Updated November 9, 2007
Note: Annotations using the RCA code should be reviewed after one year, any older than this date will be deleted.
- Predictions based on computational analyses of large-scale experimental data sets
- Predictions based on computational analyses that integrate datasets of several types, including experimental data (e.g. expression data, protein-protein interaction data, genetic interaction data, etc.), sequence data (e.g. promoter sequence, sequence-based structural predictions, etc.), or mathematical models
The RCA code should be used for annotations made from predictions based on computational analyses of large-scale experimental data sets, or on computational analyses that integrate multiple types of data into the analysis. Acceptable experimental data types include protein-protein interaction data (e.g. two-hybrid results, mass spectroscopic identification of proteins identified by affinity tag purifications, etc.) synthetic genetic interactions, microarray expression results. Sequence-based data based on the sequence of the gene product, including structural predictions based on sequence, may be included provided that the analysis included non-sequence-based data as well. Sequence information related to promotor sequence features may also be included as a data type within these analyses. Predictions based on mathematical modelling which attempts to duplicate existing experimental results are also appropriate for use of this evidence code.
Analyses based purely on comparisons of the gene product sequence, including sequence similarity with experimentally characterized gene products, as determined by pairwise or multiple alignment; prediction methods for non-coding RNA genes; recognized functional domains, as determined by tools such as InterPro, Pfam, SMART, etc. and including the use of files such as interpro2go, pfam2go, smart2go to convert the domain hits to GO terms; predicted protein features, e.g., transmembrane regions, signal sequence, etc.; structural similarity with experimentally characterized gene products, as determined by crystallography, nuclear magnetic resonance, or computational prediction; or analyses combining multiple types of data based on the gene product sequence should use the ISS evidence code (or the IEA code if it is not reviewed by a curator).

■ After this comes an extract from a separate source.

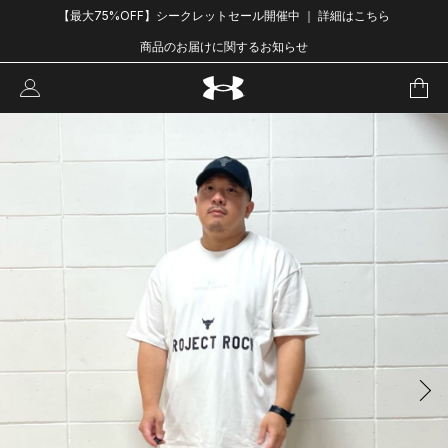
【最大75%OFF】シークレットセール開催中 ｜ 詳細はこちら
商品のお届けに関するお知らせ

Similarly for experimental data, if the annotation was made purely on the basis of an experimental result, e.g. a protein-protein interaction with a characterized protein, a genetic interaction with a characterized gene, or having a similar microarray expression pattern as a characterized gene, then the appropriate experimental evidence code, IPI, IGI, or IEP, respectively, should be used instead.
Examples where the RCA evidence code should be used:
- Samanta and Liang, 2003 (PMID:14566057) analyzed all interactions for S. cerevisiae present in the Database of Interacting Proteins (DIP) and made predictions about the roles of genes that were uncharacterized at the time. GO Annotations resulting from this publication include the process term 'rRNA processing' for both UTP30 and NOP6, neither of which was experimentally characterized at the time. A role for NOP6 in the biogenesis of the small ribosomal subunit has subsequently been indicated via a genetic interaction with the experimentally characterized gene EMG1.
- Troyanskaya et al., 2003 (PMID:12826619) ...
Examples where the RCA evidence code should not be used:
- Annotations based on more than one type of gene product sequence based evidence, including such things as BLAST, profile HMMs, TMHMM, SignalP, PROSITE, InterPro, mapping files such as interpro2go etc. should use the ISS code.
- Annotations based on integrated computational analyses, if they have not been reviewed by a curator, should receive the IEA code.